Alors Reflektor, c’est vraiment un tournant pour Arcade Fire. Ils quittent leur style habituel pour explorer quelque chose de plus dansant, plus électronique, avec une vibe presque disco-rock, portée par la patte de James Murphy de LCD Soundsystem. Et franchement, ça marche. Certaines pistes comme Afterlife ou Reflektor sont incroyables, à la fois ambitieuses et super entraînantes.

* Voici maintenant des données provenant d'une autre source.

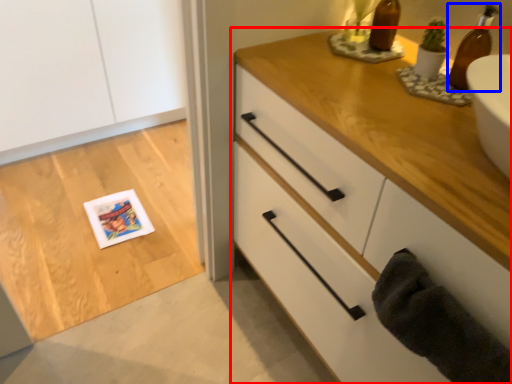
Question: Which object appears closest to the camera in this image, chest of drawers (highlighted by a red box) or beer bottle (highlighted by a blue box)?

Choices:
 (A) chest of drawers
 (B) beer bottle

Answer: (A)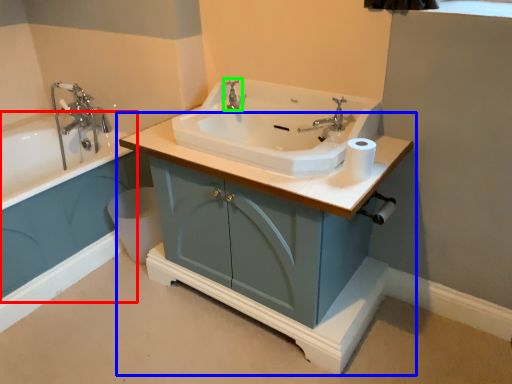
Question: Based on their relative distances, which object is farther from bath (highlighted by a red box)? Choose from bathroom cabinet (highlighted by a blue box) and tap (highlighted by a green box).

Ce que j’ai aimé, c’est la réflexion derrière l’album. Le thème du miroir, de l’image, de l’amour perdu, tout ça est très bien tissé dans la musique. On sent que le groupe a voulu dire quelque chose de fort, avec un vrai fond philosophique. Et ça se ressent, même dans la construction des morceaux, qui sont souvent longs, complexes, mais toujours sincères.

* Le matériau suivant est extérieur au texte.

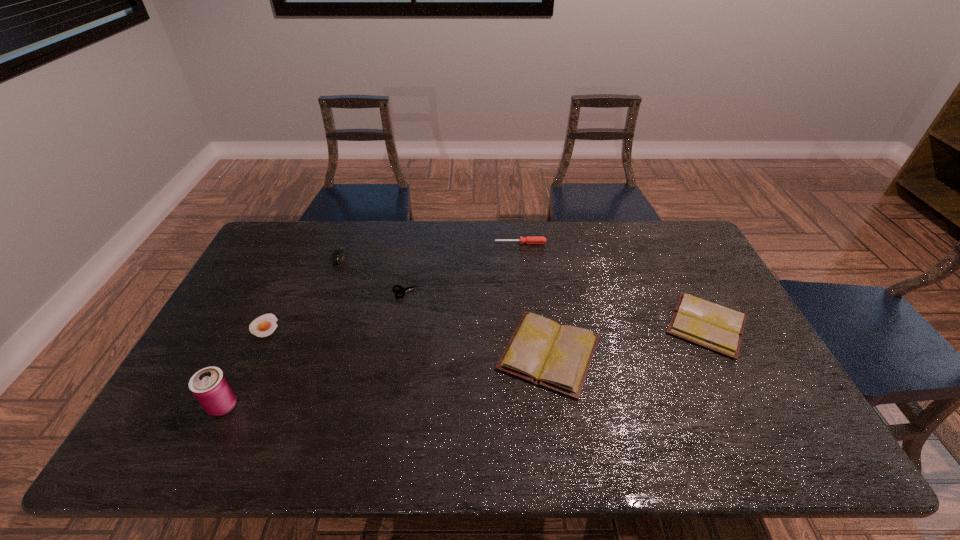
Find the location of `blank space located 0.250m on the left of the left diary`. blank space located 0.250m on the left of the left diary is located at coordinates pyautogui.click(x=403, y=353).

Where is `vacant space located on the left of the shorter diary`? vacant space located on the left of the shorter diary is located at coordinates (587, 325).

You are a GUI agent. You are given a task and a screenshot of the screen. Output one action in this format:
    pyautogui.click(x=<x>, y=<y>)
    Task: Click on the vacant space located on the front of the farthest object
    This screenshot has width=960, height=540.
    Given the screenshot: What is the action you would take?
    pyautogui.click(x=527, y=306)

The height and width of the screenshot is (540, 960). Find the location of `vacant area located 0.250m on the wheel side of the computer mouse`. vacant area located 0.250m on the wheel side of the computer mouse is located at coordinates (317, 321).

At what (x,y) coordinates should I click in order to perform the action: click on vacant space located on the back of the shortest object. Please return your answer as a coordinate pair (x, y). This screenshot has width=960, height=540. Looking at the image, I should click on (298, 256).

Where is `vacant space located 0.240m on the left of the second shortest object`? This screenshot has width=960, height=540. vacant space located 0.240m on the left of the second shortest object is located at coordinates (316, 293).

This screenshot has height=540, width=960. I want to click on free location located 0.180m on the right of the can, so click(x=311, y=405).

You are a GUI agent. You are given a task and a screenshot of the screen. Output one action in this format:
    pyautogui.click(x=<x>, y=<y>)
    Task: Click on the screwdriver at the far edge
    The width and height of the screenshot is (960, 540).
    Given the screenshot: What is the action you would take?
    pyautogui.click(x=529, y=239)

Locate an element on the screen. computer mouse at the far edge is located at coordinates (340, 254).

Identify the location of diary situated at the near edge. (557, 356).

Par contre, tout n’est pas parfait. Il y a des longueurs, des morceaux qui m’ont moins accroché. Sur la durée, le double album peut perdre un peu en cohérence. Mais ça reste une œuvre très riche, très personnelle, qui mérite vraiment qu’on s’y attarde.
Bref, Reflektor, c’est un 8/10 pour moi : ambitieux, parfois inégal, mais globalement marquant. Un disque qui ne se contente pas de plaire, mais qui cherche à faire réfléchir – et ça, c’est précieux.